Work instruction: Every line below that holds the string "LIST" must be copied.

[Circuit design text data]
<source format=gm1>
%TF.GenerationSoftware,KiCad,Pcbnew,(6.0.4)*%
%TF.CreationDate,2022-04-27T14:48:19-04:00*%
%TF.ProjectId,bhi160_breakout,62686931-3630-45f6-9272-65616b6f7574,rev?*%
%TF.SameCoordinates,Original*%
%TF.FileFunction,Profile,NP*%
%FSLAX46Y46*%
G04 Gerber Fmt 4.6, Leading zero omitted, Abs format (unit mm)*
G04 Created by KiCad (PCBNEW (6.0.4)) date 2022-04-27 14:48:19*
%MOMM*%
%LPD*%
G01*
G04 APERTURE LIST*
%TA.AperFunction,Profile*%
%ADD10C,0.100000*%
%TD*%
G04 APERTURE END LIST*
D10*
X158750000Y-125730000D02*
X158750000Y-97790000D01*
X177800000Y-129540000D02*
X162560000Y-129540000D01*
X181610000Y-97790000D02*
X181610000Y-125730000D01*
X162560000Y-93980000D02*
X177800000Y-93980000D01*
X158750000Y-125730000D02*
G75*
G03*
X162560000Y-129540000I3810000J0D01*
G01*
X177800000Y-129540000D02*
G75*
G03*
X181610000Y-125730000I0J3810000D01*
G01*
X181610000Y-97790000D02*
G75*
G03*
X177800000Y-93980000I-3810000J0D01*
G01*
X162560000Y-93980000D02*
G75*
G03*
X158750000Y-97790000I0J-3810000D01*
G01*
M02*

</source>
* * *
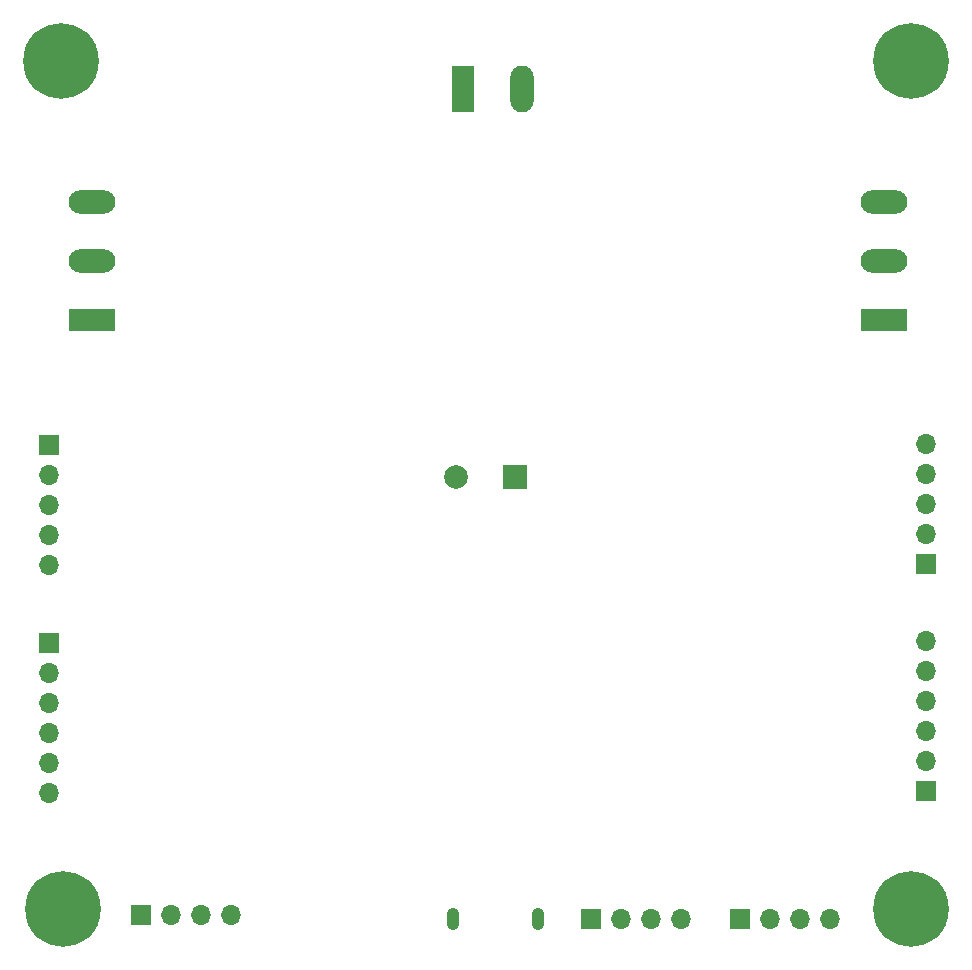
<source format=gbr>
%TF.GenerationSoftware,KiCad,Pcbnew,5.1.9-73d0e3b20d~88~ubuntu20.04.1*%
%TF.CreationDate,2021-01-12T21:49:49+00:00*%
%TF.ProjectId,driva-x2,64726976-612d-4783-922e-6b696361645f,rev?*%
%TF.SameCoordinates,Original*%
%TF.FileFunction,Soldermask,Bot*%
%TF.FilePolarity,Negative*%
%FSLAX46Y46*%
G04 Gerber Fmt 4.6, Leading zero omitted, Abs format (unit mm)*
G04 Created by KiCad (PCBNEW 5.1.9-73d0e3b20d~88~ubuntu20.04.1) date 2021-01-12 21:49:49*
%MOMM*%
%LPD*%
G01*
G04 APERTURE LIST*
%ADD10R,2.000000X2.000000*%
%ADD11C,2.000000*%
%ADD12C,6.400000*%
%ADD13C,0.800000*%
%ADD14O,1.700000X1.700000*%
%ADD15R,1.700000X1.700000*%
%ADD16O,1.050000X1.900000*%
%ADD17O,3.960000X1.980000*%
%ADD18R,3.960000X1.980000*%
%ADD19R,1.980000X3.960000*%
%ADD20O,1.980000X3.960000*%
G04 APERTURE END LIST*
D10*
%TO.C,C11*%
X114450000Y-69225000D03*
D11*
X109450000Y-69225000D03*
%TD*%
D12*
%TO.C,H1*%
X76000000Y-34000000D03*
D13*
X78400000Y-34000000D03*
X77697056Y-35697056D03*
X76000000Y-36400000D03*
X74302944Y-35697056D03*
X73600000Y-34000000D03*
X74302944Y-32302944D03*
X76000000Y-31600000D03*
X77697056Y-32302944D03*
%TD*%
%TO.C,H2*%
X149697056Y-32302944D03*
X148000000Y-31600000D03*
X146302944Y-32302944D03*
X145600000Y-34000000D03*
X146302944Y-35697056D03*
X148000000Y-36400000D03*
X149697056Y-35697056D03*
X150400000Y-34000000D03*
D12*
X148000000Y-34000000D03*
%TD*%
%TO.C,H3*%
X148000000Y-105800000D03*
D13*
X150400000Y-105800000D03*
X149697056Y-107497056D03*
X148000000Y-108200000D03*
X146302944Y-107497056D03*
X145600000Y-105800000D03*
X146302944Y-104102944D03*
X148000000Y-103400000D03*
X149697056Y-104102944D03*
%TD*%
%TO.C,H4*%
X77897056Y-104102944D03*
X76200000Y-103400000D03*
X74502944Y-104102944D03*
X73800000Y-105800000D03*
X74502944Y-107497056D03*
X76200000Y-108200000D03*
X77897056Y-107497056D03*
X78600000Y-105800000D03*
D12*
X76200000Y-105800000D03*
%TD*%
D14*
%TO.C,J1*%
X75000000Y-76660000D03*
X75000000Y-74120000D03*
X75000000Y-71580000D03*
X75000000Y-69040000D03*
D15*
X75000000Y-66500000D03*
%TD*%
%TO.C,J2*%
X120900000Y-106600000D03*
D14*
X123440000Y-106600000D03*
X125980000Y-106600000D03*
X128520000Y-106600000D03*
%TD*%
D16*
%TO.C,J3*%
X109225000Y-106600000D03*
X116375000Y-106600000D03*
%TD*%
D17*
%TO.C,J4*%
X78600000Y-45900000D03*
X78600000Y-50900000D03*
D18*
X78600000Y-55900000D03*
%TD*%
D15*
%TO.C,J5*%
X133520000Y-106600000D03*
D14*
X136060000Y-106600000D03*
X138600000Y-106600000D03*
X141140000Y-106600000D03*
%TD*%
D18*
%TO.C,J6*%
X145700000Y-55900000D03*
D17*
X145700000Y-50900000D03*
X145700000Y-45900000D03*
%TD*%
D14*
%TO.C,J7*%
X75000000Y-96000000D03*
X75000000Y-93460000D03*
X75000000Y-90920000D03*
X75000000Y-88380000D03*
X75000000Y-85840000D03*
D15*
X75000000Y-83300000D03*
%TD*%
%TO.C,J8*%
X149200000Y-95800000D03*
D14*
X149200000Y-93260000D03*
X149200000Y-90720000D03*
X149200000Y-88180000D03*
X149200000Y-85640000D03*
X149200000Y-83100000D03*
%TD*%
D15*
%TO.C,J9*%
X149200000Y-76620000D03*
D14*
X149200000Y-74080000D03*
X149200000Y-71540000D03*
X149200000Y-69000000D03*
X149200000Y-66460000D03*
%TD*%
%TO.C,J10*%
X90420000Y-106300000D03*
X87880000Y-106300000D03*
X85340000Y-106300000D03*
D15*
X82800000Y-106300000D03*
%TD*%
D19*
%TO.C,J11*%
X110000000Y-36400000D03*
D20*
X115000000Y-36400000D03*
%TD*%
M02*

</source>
* * *
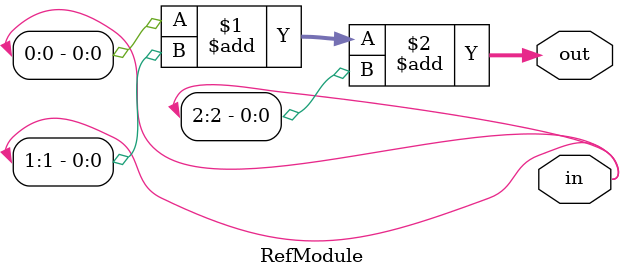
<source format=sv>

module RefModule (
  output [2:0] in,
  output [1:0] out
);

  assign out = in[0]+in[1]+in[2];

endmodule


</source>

Task output:
G04 APERTURE LIST*
G04 APERTURE END LIST*
G04 APERTURE LIST*
G04 APERTURE END LIST*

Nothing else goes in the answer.